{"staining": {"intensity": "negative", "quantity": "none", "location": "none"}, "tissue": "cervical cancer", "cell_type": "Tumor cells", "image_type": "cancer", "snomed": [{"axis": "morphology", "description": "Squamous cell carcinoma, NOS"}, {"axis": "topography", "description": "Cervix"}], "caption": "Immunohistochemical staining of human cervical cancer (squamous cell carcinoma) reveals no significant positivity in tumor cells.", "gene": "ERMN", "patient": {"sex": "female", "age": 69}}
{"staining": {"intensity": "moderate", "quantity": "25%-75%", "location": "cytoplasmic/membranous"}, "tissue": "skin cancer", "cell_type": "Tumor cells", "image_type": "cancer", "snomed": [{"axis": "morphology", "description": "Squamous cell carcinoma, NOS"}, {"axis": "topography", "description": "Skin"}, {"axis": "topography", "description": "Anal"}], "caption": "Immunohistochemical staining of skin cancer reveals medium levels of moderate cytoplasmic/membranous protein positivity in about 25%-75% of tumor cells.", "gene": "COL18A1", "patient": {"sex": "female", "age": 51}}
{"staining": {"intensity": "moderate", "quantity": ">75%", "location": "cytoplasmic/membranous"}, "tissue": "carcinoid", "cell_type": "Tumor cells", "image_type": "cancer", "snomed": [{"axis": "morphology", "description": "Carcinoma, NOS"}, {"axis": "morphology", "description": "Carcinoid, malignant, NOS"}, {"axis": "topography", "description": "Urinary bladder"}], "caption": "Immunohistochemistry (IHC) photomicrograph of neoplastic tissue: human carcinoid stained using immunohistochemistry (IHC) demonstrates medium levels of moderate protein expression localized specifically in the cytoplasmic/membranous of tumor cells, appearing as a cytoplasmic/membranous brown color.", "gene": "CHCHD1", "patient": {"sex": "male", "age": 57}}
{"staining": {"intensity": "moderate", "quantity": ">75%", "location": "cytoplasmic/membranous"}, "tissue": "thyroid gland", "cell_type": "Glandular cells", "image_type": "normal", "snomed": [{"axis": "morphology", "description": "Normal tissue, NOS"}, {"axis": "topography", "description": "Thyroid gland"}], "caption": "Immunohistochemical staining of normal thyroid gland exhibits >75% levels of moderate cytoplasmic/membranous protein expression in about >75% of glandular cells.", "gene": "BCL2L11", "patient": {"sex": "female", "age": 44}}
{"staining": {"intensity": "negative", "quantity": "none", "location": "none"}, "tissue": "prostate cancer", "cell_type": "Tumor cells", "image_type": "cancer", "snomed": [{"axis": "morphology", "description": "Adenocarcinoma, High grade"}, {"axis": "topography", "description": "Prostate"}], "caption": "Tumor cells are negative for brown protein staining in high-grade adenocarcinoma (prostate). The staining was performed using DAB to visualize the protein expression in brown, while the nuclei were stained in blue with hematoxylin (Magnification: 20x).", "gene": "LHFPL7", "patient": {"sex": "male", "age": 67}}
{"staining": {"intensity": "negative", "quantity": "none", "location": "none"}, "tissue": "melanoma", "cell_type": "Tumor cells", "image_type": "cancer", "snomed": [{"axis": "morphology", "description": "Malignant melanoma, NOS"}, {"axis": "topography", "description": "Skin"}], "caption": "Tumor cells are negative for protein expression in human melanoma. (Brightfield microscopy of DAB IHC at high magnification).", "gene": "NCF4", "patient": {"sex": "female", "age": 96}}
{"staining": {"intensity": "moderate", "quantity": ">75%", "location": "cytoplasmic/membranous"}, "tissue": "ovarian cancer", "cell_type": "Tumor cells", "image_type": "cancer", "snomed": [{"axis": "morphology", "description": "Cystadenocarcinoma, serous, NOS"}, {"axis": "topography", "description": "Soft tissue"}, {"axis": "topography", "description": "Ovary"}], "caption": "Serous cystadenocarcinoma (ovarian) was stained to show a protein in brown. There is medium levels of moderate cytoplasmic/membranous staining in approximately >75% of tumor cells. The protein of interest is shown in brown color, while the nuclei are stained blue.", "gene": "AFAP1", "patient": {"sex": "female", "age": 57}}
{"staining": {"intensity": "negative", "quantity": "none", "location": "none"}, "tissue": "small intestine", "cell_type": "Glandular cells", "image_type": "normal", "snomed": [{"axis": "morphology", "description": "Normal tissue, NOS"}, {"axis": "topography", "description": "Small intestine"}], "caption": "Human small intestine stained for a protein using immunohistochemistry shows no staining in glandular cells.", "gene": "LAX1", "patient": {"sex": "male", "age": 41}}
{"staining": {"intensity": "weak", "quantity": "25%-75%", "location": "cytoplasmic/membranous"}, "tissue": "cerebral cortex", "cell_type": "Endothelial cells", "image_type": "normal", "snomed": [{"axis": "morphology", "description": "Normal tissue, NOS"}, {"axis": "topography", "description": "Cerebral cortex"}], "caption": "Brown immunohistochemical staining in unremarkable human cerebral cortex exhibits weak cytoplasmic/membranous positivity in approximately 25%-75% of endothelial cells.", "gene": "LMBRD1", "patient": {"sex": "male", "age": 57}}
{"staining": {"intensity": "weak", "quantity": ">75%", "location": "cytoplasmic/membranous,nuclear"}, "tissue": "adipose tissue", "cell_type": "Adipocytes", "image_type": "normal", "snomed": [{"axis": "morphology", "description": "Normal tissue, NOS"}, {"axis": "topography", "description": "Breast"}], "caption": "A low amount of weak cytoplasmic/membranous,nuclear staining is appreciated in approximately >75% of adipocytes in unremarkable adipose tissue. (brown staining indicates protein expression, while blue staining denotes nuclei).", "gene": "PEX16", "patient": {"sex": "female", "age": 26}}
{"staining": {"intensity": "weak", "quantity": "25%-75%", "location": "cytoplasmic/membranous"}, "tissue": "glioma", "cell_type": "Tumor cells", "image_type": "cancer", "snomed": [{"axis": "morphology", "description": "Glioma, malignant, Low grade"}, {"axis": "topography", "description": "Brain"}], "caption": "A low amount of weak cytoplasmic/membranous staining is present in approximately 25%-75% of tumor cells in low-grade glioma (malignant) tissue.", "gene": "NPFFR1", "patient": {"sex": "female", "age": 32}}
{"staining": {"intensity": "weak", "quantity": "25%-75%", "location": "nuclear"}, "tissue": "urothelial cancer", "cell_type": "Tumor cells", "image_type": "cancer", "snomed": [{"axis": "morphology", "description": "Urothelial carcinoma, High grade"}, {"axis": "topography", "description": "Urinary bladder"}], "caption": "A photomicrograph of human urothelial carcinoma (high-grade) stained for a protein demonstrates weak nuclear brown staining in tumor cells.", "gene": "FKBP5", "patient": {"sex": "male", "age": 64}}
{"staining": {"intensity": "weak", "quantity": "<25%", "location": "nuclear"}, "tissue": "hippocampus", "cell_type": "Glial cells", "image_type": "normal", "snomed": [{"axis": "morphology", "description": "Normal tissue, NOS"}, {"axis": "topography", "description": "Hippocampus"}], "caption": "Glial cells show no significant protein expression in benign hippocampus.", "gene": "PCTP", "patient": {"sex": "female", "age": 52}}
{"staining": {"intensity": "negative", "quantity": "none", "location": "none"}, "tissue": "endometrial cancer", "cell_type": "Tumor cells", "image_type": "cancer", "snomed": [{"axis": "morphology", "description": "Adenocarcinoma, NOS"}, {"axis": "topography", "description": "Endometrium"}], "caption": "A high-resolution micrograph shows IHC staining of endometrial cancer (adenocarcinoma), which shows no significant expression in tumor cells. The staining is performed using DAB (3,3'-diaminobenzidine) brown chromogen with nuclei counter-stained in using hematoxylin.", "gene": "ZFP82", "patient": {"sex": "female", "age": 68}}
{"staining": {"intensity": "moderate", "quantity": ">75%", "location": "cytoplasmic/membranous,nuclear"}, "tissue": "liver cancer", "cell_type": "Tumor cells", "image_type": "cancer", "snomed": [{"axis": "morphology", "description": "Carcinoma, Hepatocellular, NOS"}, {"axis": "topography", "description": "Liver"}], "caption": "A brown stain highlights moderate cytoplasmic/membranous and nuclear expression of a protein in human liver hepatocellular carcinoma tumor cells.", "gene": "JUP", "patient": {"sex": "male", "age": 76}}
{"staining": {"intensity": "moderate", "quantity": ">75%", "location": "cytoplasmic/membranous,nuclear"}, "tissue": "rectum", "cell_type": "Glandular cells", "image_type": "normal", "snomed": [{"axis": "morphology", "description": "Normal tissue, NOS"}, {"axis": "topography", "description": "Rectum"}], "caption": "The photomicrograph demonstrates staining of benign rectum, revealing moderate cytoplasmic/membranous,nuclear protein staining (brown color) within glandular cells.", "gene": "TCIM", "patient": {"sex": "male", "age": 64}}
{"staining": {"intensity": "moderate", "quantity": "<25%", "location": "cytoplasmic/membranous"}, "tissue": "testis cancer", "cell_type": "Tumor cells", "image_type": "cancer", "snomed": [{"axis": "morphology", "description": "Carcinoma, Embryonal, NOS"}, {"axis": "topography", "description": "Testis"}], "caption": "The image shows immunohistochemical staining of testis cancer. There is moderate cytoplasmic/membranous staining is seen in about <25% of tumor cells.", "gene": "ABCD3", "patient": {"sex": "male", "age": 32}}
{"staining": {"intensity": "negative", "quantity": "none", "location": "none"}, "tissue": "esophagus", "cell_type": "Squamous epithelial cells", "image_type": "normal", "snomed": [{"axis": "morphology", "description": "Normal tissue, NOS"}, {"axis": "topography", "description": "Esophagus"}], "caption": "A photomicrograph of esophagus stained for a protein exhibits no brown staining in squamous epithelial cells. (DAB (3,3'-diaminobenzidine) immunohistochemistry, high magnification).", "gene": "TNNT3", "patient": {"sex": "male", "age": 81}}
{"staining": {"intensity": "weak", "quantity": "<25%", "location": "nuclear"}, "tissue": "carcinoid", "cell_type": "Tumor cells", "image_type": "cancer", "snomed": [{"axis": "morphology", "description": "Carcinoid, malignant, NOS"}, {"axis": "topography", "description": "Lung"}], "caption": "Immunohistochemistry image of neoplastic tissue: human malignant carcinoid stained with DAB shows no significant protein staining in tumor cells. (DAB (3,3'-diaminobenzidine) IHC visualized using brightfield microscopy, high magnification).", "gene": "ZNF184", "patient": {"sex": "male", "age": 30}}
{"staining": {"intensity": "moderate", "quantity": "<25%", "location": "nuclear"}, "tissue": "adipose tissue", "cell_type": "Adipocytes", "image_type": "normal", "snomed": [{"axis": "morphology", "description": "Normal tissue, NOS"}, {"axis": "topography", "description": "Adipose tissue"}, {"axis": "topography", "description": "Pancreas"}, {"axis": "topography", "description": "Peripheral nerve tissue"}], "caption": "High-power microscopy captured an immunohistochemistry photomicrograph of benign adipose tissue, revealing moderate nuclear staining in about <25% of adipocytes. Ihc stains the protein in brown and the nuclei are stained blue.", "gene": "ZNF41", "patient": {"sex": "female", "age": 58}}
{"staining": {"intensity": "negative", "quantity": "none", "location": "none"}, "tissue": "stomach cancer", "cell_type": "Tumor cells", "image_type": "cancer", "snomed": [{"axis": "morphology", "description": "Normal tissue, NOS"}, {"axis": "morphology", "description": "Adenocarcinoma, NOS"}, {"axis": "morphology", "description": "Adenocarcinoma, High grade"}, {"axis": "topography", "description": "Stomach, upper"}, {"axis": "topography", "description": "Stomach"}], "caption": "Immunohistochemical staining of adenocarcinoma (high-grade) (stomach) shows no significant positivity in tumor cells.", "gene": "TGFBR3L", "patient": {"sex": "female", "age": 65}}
::::::
• _To do_: All that is wanted is the run of lines from the start of the data through the line containing "staining of skin", copied word for word.

• _Written response_:
{"staining": {"intensity": "negative", "quantity": "none", "location": "none"}, "tissue": "cervical cancer", "cell_type": "Tumor cells", "image_type": "cancer", "snomed": [{"axis": "morphology", "description": "Squamous cell carcinoma, NOS"}, {"axis": "topography", "description": "Cervix"}], "caption": "Immunohistochemical staining of human cervical cancer (squamous cell carcinoma) reveals no significant positivity in tumor cells.", "gene": "ERMN", "patient": {"sex": "female", "age": 69}}
{"staining": {"intensity": "moderate", "quantity": "25%-75%", "location": "cytoplasmic/membranous"}, "tissue": "skin cancer", "cell_type": "Tumor cells", "image_type": "cancer", "snomed": [{"axis": "morphology", "description": "Squamous cell carcinoma, NOS"}, {"axis": "topography", "description": "Skin"}, {"axis": "topography", "description": "Anal"}], "caption": "Immunohistochemical staining of skin cancer reveals medium levels of moderate cytoplasmic/membranous protein positivity in about 25%-75% of tumor cells.", "gene": "COL18A1", "patient": {"sex": "female", "age": 51}}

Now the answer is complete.